The Shift From Financing Vehicle to Governance Structure
Historically, captives were positioned primarily as financial structures focused on underwriting flexibility, renewal stabilization, and long-term cost management.
Those advantages still matter, but the market is increasingly moving toward something broader: governance-oriented health plan structures capable of demonstrating continuous operational oversight.
That shift matters because employers are now operating in an environment where fiduciary scrutiny increasingly focuses on process, accountability, transparency, and documentation — not simply financial outcomes alone.
The employers best positioned for the next era of healthcare litigation are unlikely to be the employers that simply spend the least. They are more likely to be the employers capable of demonstrating a prudent, measurable, and continuously governed oversight process behind every major health plan decision they make.
That requires infrastructure, not just annual reporting.
What Defensible Healthcare Governance Actually Looks Like
Increasingly, sophisticated employers are looking for health plan structures capable of creating stronger governance alignment, operational accountability, recurring oversight, and retained documentation across the entire health plan ecosystem. This is one of the reasons governance-focused captive environments are beginning to gain traction.
When structured appropriately, captives can create more coordinated oversight frameworks by aligning incentives, centralizing governance, improving transparency, and establishing recurring operational review processes across participating employers and vendors. Rather than functioning solely as financial vehicles, these structures increasingly operate as governance environments designed to support ongoing oversight, accountability, and fiduciary defensibility.
At ClearPoint Health, that philosophy shaped the broader governance framework supporting participating employers. The objective was not simply to create another funding model, but to help employers build a more defensible and continuously governed healthcare environment.
ClearPoint Health helps employers manage:
- Vendor fee and compensation transparency
- PBM rebate and pricing oversight
- Claims audit and adjudication governance
- Fiduciary committee documentation
- Healthcare benchmarking and reporting
- Stop loss contract transparency
- Data ownership and reporting access
- Vendor performance monitoring
- Clinical cost management alignment
- Annual fiduciary review support
Taken together, these structures reflect a broader shift occurring across employer healthcare.
The market is moving away from passive health plan administration and toward continuous healthcare governance.
That is no longer simply a funding conversation. It is increasingly becoming a fiduciary one.
The Question Every Plan Sponsor Should Now Ask
The December 2025 lawsuits are unlikely to be isolated events. They represent the early stages of a broader transformation in employer healthcare governance, one that will likely reshape how benefits are purchased, monitored, documented, and defended over the next decade.
The organizations that adapt first will likely stop viewing healthcare exclusively as an annual insurance purchase and start treating it as a governed financial and fiduciary system requiring continuous oversight infrastructure.
If your organization were asked tomorrow to produce a documented fiduciary narrative around every major health plan decision made over the last 24 months, could you?
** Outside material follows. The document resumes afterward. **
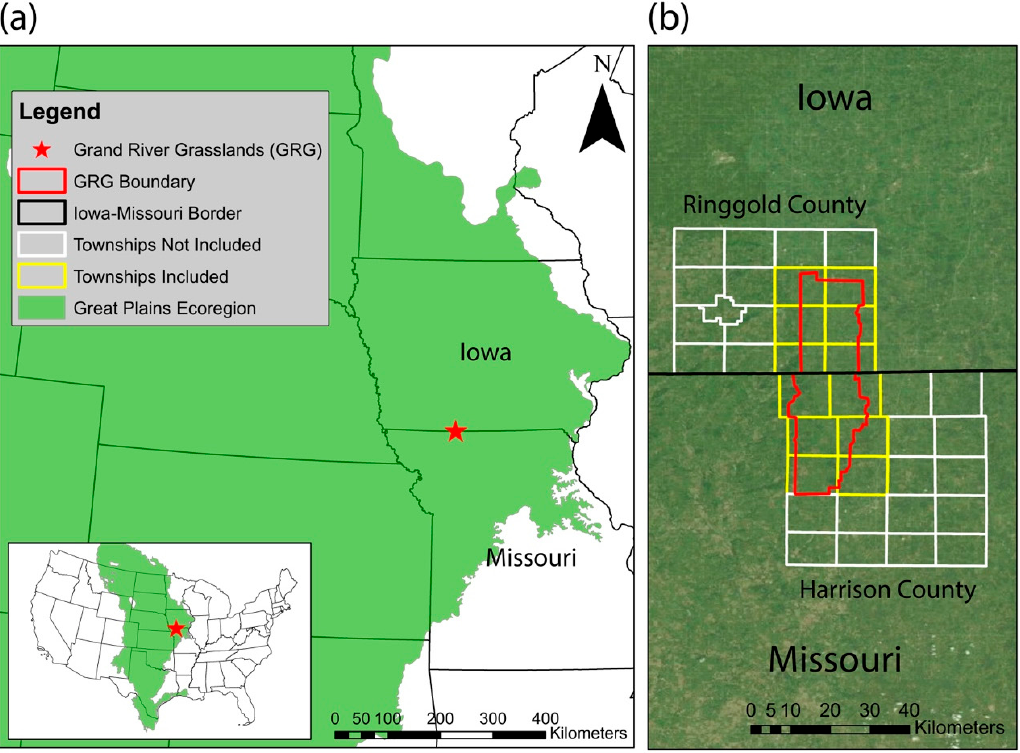
Figure 4. Map depicting ( a ) the location of the Grand River Grasslands (GRG) within the eastern portion of the Great Plains ecoregion as well as ( b ) the boundary of the GRG and the townships included in our study.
Could you clearly explain:
- why vendors were selected,
- how compensation was evaluated,
- how performance was monitored,
- how clinical risk was governed,
- and how fiduciary oversight was documented continuously over time?
Most employers assume they can.
Far fewer actually can.
Because ultimately, the question is no longer whether employers intended to act prudently. It is whether they can prove they had a prudent process behind every major decision they made.
Increasingly, a governed captive structure may become one of the most defensible ways to do exactly that.